In the late 1970s, the Journal's editor called me into his office:  "You're a good writer," he said,  "but I think you're being wasted in the arts." (All that waste had been so much fun, too.) I was transferred to Tempo, doing long-form features and profiles, while hanging on to my arts beats. Within  a few months, I got my first huge assignment: to profile a triple murderer after his sensational trial. Sentenced to life in the state prison way up in Marquette, he was the linchpin of the story, and we got approval to interview him. I had done extensive preparation, interviewing his friends, family, an ex-girlfriend and the trial judge, so I could make the most of my time with him. The company readily footed the bill for mileage, lodging and meals for me, my wife and our infant son.

The convict had said OK, but what if he clammed up or was hostile once I turned on my tape recorder? Well, as many of my colleagues know, people who have messed up their lives sometimes have a positive mania for self-justification and explanation, so I didn't have to worry. His narrative, which had many moments of pathos and unintentional comedy, flowed  out and filled in all the gaps in the story of 20-some misspent years. "Mike said your story made him look like a fool," his parking-lot attendant brother told me shortly after publication. I guess I must have nailed it, I thought.

And journalism nailed it for me more years than not. The self-perception of newspapers up until the digital age may have been a little complacent. We thought we were paid to decide what was important, interesting or just entertaining; we were fulfilling our obligations to The Reader (an allegorical figure, I suppose, like a character out of Pilgrim's Progress) as long we offered endless variety to fill  the news hole. The  newspaper should present a big banquet, a smorgasbord, to anyone who picks it up. You don't expect the hungry consumer to devour everything, but maybe he or she will try something interesting because it's next to the meat loaf.  And if you keep putting  out the same stuff and notice that nobody is touching the tomato aspic, OK, you remove the tomato aspic.

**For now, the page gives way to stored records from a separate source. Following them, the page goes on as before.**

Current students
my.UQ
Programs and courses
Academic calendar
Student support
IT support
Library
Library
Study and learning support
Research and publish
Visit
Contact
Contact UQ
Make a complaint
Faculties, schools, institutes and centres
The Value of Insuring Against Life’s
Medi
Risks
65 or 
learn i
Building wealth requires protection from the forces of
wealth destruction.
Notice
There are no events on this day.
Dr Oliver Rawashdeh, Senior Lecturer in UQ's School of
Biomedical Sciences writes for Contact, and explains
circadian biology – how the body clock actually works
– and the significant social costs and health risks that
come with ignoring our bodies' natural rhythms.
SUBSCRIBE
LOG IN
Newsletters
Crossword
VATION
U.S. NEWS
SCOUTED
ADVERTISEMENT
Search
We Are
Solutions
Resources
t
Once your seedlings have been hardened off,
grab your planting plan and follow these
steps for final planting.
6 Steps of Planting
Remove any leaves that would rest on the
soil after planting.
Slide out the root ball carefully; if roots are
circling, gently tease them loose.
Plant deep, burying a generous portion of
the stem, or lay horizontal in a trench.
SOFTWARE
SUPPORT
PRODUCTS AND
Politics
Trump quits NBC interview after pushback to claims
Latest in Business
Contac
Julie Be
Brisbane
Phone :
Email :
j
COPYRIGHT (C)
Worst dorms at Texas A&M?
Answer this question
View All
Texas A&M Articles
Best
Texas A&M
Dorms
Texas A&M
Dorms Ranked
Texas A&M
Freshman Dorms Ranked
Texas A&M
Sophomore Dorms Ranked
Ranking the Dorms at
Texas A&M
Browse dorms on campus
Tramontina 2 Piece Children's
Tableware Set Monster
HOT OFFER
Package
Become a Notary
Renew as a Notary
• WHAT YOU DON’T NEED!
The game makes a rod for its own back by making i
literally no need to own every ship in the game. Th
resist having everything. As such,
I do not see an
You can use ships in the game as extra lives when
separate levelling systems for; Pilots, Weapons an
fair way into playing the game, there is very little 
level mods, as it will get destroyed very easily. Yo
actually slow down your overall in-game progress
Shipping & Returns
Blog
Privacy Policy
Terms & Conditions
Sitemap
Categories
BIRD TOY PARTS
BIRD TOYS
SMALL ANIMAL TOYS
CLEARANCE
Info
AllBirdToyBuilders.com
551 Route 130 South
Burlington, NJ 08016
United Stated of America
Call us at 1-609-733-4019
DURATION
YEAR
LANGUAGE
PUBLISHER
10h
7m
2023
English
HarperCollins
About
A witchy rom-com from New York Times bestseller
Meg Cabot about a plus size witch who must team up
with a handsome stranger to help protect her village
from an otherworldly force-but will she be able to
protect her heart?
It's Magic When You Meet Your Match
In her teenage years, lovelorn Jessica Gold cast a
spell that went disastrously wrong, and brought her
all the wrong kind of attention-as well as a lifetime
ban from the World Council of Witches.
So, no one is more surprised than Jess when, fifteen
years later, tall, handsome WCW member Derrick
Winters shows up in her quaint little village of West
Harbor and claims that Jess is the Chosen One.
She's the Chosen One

But you are proud of having set it out there in the first place, and you also are glad you can arrange on the groaning board such an appetizing feast. Of course, that requires the wherewithal to pay for the tempting abundance and compensate the people who prepare it. That depth of resources is a beloved memory in today's media world. The onrush of online competition can't easily be countered. It's ushered in by stunning digital technology and sustained by the public's short attention span and devotion to what each segment already knows and loves.

Small wonder, then, that journalists in my generation may feel uncomfortably closer to  Mencken's than the one we hope will figure out how to save journalism.